Sarah Copeland’s cook book, Feast: Generous Vegetarian Meals for any eater and every appetite is definitely for the Granola set.
The French-Canadian slang expression, “Elle est une granola” translates to “she’s a health-food nut or a hippie-type person.” I’m a granola girl who lives with, and accommodates, a meat-and-potatoes family.
I’ve shared a meal with hundreds of different people. Fewer than ten of them would be consistently satisfied, meal after meal, drawing from only the recipes in this book. Sarah is definitely using this book to promote her food philosophy–that eating a plant-based diet is good for health and good for the planet. I was willing to put up with a little prosthelytizing because the food intrigued me. Plus, she gives the right advice about cooking in cast iron, so I trusted her recipes would be good.
Who will like this book?
- Anyone who wants to accommodate vegetarian eaters, without causing everyone else to feel deprived;
- People who like variety and enjoy trying new foods and combinations;
- Those who like a pretty cook book, with a balanced mix of quick and elaborate, exciting, healthy, tasty recipes.
The book is divided into 9 chapters, with some helpful, interesting cook-y stuff at the front and back–how to stock your pantry; what essential tools you need; and tips and tricks for kitchen prep work. The chapters are:
- Breakfast and Brunch: great ideas for starting your day with whole grains and veggies; a good balance of sweet & savory dishes; eggs; hot cereals; and even from-scratch 4-grain English muffins (make a batch for the freezer!)
- Little Meals: including soups.
- Salads and Sides: I was drawn to the beauty and the flavors of Roasted Carrot, Hazelnut and Radicchio Salad with Honey and Orange.
- Sandwiches and Sides: inventive ways to extinguish your ho-hum.
- Meals in a bowl: My favorite chapter. Want to share a Soba Noodle Bowl with Broccolini and Bok Choy with me? How about some cheese grits with black beans and avocado?
- Platefuls: mostly healthy takes on pasta.
- Meals to Share: for gatherings large and small.
- Sweets: all of which I can eat (!!) because they’re not loaded with refined white sugar and flour.
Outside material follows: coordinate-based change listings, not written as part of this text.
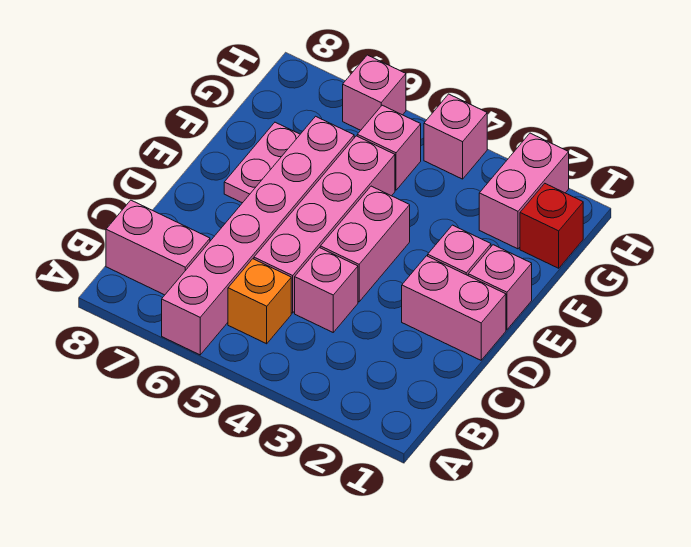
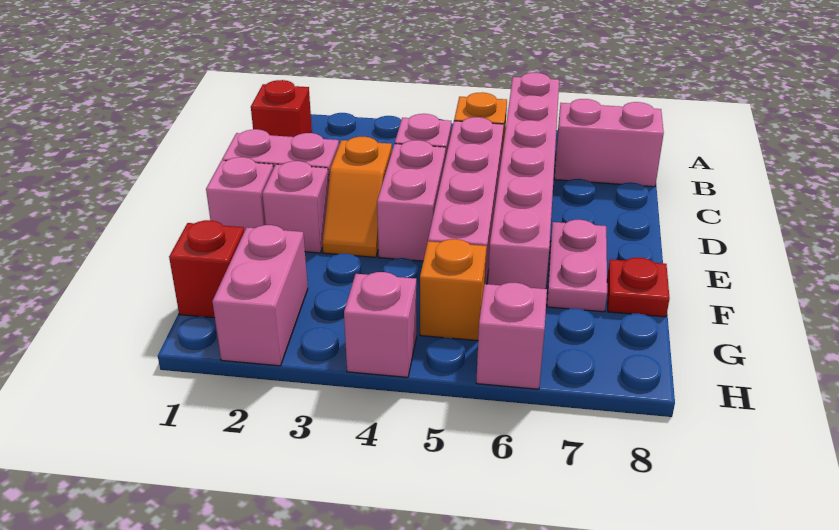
none -> red 1x1 brick [251,80,312,137]
none -> orange 1x2 slope [323,137,392,257]
none -> red 1x1 plate [607,257,670,317]
pink 1x1 brick [357,105,421,190] -> orange 1x1 brick [420,239,487,341]

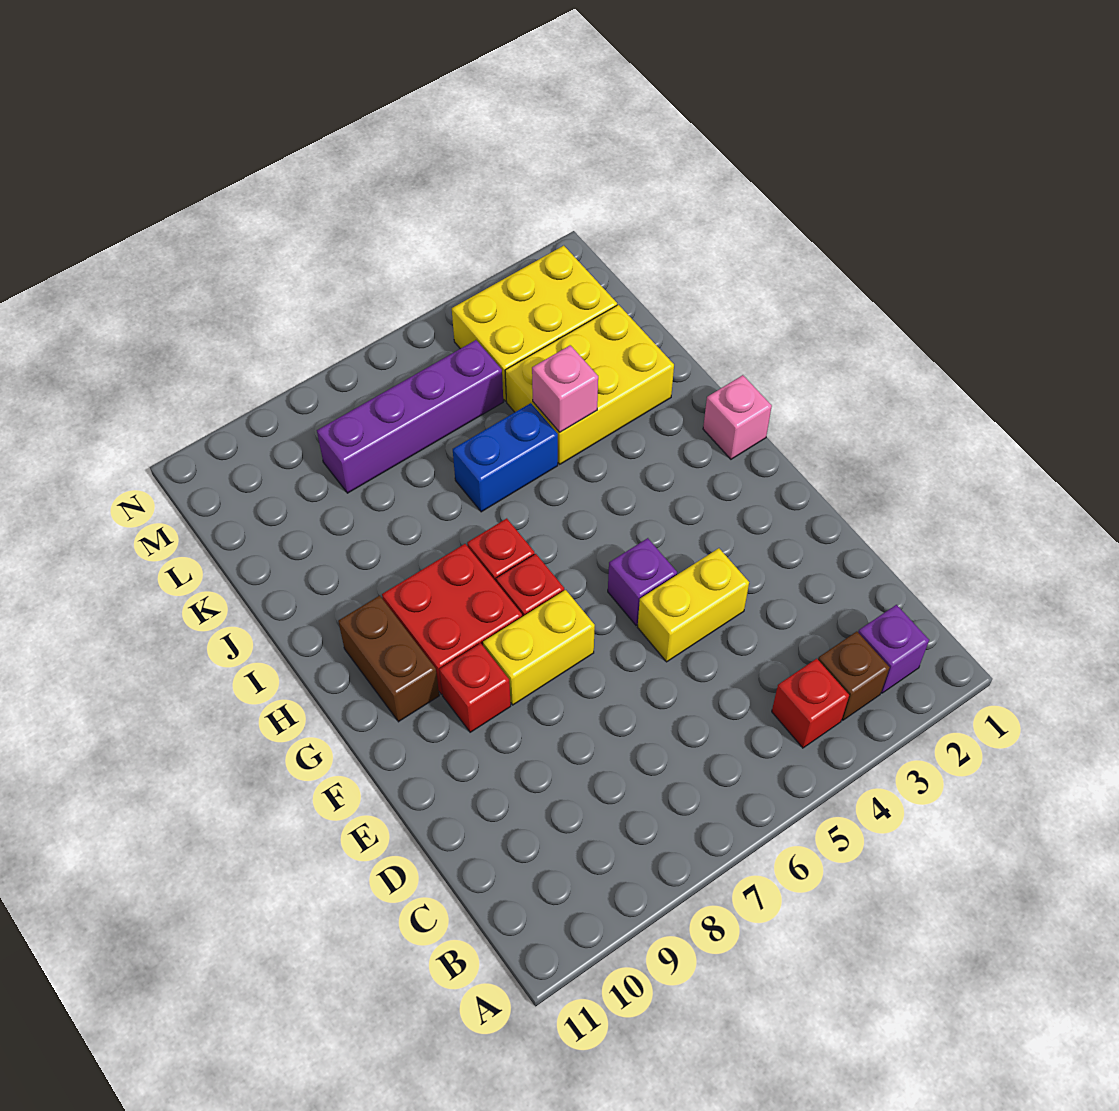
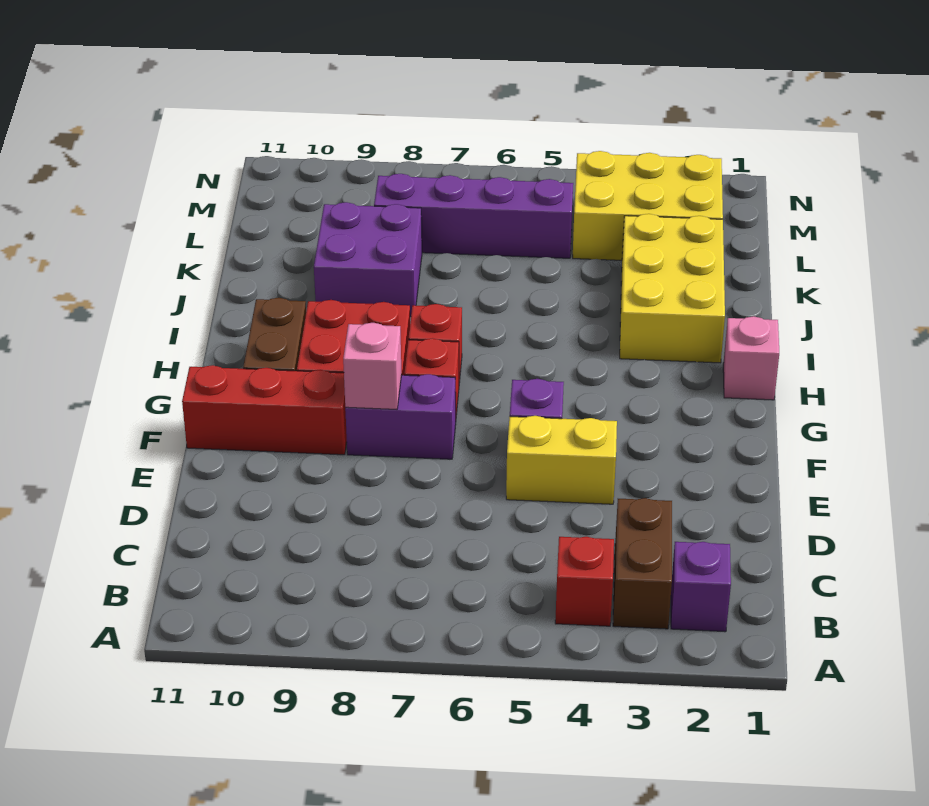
brown 1x1 brick [818,632,890,720] -> brown 1x2 brick [613,498,672,629]
yellow 1x2 brick [483,590,595,705] -> purple 1x2 brick [345,374,456,459]
red 1x1 brick [439,643,511,732] -> red 1x3 brick [182,365,347,455]
yellow 2x3 brick [505,305,674,464] -> yellow 2x3 brick turned to [620,214,725,363]
pink 1x1 brick [532,345,598,432] -> pink 1x1 brick moved to [343,323,402,409]
blue 1x2 brick [453,403,558,512] -> none
none -> purple 2x2 brick [314,202,422,317]

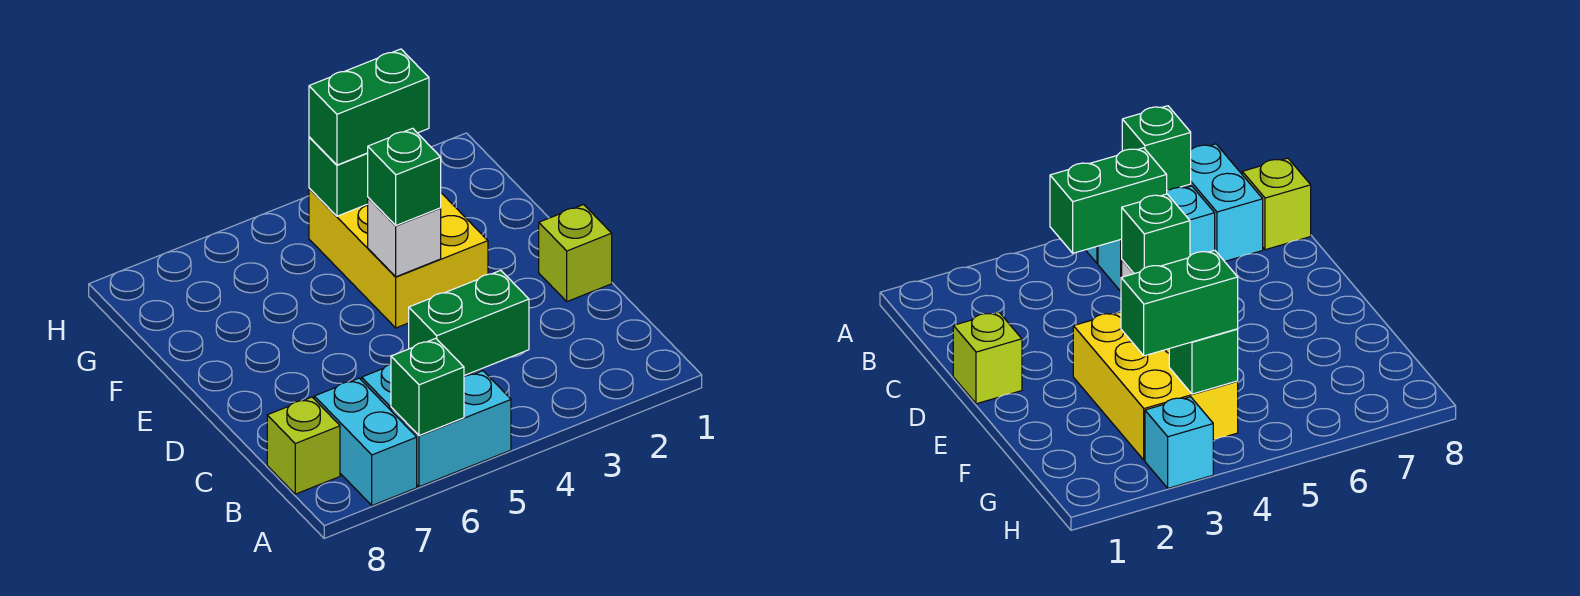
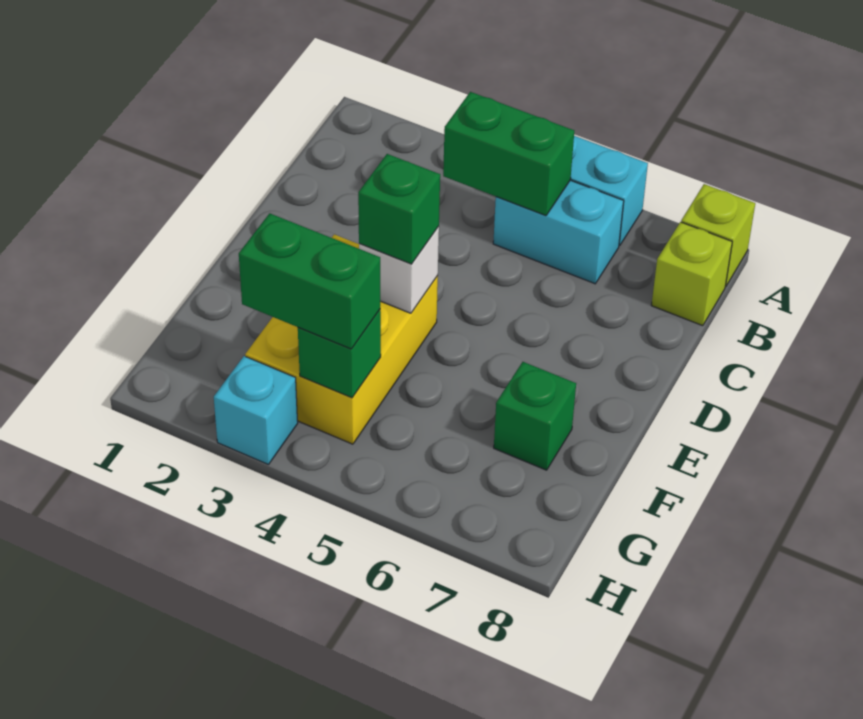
green 1x1 brick [391,338,464,436] -> green 1x1 brick moved to [494,362,576,470]
cyan 1x2 brick [314,378,417,506] -> none
lime 1x1 brick [539,205,612,302] -> lime 1x1 brick moved to [681,184,755,286]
- Pickles, Sauces and Such: The kimchee recipe isn’t super-authentic, but it tastes great, and keeps for months in the refrigerator.
Who won’t like this book?
- People addicted to salty-greasy, highly-processed International Fast Chain stuff (I can’t call it food).
My one quibble — there is no nutritional analysis in the book. I suppose the marketing plan was to promote the fact that this is scrumptious food (the photos are nearly edible) while minimizing the truth that this food is good for you (because evidently people are naturally down on whatever is good for them?)
I won’t cook exclusively from Sarah Copeland’s Feast, but I’m glad to have found it.
Are you down on what’s good for you? What’s your food philosophy? Do you care about nutritional analysis?